Free at last

Published December 31, 2011

Yemeni protestor, Sanaa, June 5. - AP Photo

Twenty-six-year-old Tunisian fruit vendor Mohammad Bouazizi could not have thought in his wildest imagination that his fiery act of protest would set off a democratic tsunami that would rock the Arab world and craft a new mode of regime change for the region. As Bouazizi struggled for his life, anti-government riots shook what was supposed to be an invincible West-backed regime headed by President Zine El Abidine Ben Ali. On Jan 14, Ben Ali le Ripou (the corrupt) flew off to Saudi Arabia, ending an autocratic family rule of 23 years.

But the Tunisian protesters had done more than overthrow a hated regime. They had shown the way: the Arab Spring had begun.

By the end of the year two more dictators had fallen, two others were fighting with their backs to the wall, and at least one monarchy was having nightmares. The Arab people did, of course, pay a price for freedom — thousands were killed, hundreds of thousands rendered homeless and economic losses ran into billions of dollars — but they had come into their own.

Dictator after dictator was challenged, not by the traditional Arab method of regime change — military coups and assassinations — but by the young protesters’ unrelenting fury on a scale the strongmen and their supporters at home and abroad could not have imagined. The rulers woke up to reality when it was too late, for protesters rejected with contempt the sops offered by their tottering regimes.

On Jan 25, Egyptians emulated the Tunisian example by flocking to Tahrir Square in the hundreds of thousands. On Feb 11, just 18 days after the beginning of the revolt, President Hosni Mubarak had stepped down. Later he would be brought to court for trial in a cage.

Charnel house Libya was a different story. Despite enjoying the benefits of an enviable social welfare system, the Libyan people proved by their sacrifices that man doesn’t live by bread alone. Protests began on Feb 18 and turned into a brutal civil war as the armed forces split.
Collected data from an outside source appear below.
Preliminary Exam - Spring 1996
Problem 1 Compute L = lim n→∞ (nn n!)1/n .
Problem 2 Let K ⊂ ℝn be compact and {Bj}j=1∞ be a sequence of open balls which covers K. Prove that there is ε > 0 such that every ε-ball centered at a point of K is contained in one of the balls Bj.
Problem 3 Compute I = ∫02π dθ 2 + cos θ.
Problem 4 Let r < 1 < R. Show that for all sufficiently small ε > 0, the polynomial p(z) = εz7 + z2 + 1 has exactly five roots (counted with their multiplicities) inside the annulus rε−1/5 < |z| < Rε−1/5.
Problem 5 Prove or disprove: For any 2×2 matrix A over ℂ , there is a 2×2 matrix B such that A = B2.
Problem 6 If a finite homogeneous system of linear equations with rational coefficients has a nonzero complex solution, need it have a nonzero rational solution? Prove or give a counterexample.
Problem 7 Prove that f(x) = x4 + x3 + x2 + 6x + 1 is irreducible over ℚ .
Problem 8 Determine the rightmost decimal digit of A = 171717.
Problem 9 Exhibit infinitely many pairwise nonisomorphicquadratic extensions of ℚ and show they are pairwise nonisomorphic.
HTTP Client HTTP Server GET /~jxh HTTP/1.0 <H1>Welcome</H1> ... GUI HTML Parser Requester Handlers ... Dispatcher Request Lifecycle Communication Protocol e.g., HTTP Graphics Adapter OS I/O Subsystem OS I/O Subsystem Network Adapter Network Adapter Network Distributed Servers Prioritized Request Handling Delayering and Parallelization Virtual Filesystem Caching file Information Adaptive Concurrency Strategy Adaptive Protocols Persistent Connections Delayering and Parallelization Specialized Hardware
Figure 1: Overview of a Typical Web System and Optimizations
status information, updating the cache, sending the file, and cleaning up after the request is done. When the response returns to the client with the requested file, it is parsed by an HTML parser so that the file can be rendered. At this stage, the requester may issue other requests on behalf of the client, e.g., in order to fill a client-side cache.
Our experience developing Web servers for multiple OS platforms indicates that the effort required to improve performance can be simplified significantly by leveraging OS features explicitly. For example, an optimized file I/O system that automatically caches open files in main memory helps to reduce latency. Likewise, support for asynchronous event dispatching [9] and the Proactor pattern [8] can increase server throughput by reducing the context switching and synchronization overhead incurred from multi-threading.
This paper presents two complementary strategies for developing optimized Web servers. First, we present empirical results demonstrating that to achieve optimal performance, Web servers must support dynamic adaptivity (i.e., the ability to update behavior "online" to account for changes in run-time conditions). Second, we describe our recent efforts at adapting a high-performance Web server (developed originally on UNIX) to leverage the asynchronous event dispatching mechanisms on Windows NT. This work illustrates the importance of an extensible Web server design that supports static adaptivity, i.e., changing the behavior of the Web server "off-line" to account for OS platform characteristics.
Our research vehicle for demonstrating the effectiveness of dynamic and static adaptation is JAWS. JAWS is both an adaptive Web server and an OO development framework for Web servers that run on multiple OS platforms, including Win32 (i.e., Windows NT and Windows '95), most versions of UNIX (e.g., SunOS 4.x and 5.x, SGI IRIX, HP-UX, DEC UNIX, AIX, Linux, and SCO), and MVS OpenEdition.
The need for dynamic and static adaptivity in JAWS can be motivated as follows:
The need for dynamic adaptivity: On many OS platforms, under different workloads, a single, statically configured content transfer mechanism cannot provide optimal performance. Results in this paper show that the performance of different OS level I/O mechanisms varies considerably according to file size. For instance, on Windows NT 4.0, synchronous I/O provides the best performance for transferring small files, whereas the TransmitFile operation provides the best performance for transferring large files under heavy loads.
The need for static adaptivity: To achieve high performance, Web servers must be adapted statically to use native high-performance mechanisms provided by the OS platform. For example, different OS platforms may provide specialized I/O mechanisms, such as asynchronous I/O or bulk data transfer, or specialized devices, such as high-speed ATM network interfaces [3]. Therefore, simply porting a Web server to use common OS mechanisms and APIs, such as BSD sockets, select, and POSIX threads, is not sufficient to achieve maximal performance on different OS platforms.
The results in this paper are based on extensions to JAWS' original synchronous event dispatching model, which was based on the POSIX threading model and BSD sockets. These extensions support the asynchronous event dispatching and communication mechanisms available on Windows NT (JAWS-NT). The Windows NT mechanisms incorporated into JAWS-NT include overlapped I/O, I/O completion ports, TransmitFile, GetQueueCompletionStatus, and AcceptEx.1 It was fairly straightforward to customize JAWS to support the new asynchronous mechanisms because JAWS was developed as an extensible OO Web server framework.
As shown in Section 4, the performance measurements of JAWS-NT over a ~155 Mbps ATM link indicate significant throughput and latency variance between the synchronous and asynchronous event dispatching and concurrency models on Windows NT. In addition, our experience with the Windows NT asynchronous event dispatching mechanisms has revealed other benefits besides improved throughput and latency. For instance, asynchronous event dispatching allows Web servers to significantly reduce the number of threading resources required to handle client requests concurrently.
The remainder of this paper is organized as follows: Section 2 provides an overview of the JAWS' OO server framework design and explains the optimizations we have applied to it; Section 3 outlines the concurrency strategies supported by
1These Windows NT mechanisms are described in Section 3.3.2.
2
Forces loyal to Moammar Qadhafi fought back tenaciously, but, with Nato air power at their disposal, the rebels prevailed. Tripoli fell in August and Qadhafi was killed on Oct 21 in circumstances that remain a mystery. The man who had ruled Libya for 42 years was humiliated not in life but in death; his body was displayed in a market freezer and later buried at an undisclosed place in Libya’s sprawling desert, part of which he had turned green. Relief agencies estimated the overall death toll to be a minimum of 30,000.

Two other dictators were holding out at the time this piece went to press. Syrian President Bashar al-Assad’s army carried out massacre after massacre as protests turned into civil war. The death toll had crossed 5,000 civilians and army defectors by mid-December, yet there was no sign Assad had any intention of quitting. And in Yemen, Ali Abdullah Saleh, wounded in a June 3 attack on his palace, returned from Saudi Arabia on Sept 23 to renege on his promise to quit. But in Riyadh on Nov 23, as Saudi King Abdullah watched, Saleh signed another document promising to hand over power to his vice president within 30 days in return for immunity.

Bahrain was the only monarchy where the Arab Spring galvanised the masses into action. The crackdown by the ruling Sunni royalty on Shia protesters evoked international censure. According to the inquiry commission appointed by King Hamad al-Khalifa himself, prisoners were hooded, whipped and given electric shocks. But the foreign powers that had acted so decisively in Libya didn’t stir. What saved the day for the monarchy was the incursion into the oil-rich islet by the Saudi-led Gulf Cooperation Council force.

As the year drew to a close, Tunisia became the first post-revolution nation to hold an election, and Egypt is, as we speak, at the polls. Most of the countries had not settled down completely — even Egypt continues to see violent protests, this time against the military-led transition leadership — but the Arab Spring had ushered in an unprecedented change in the region. There will be no going back.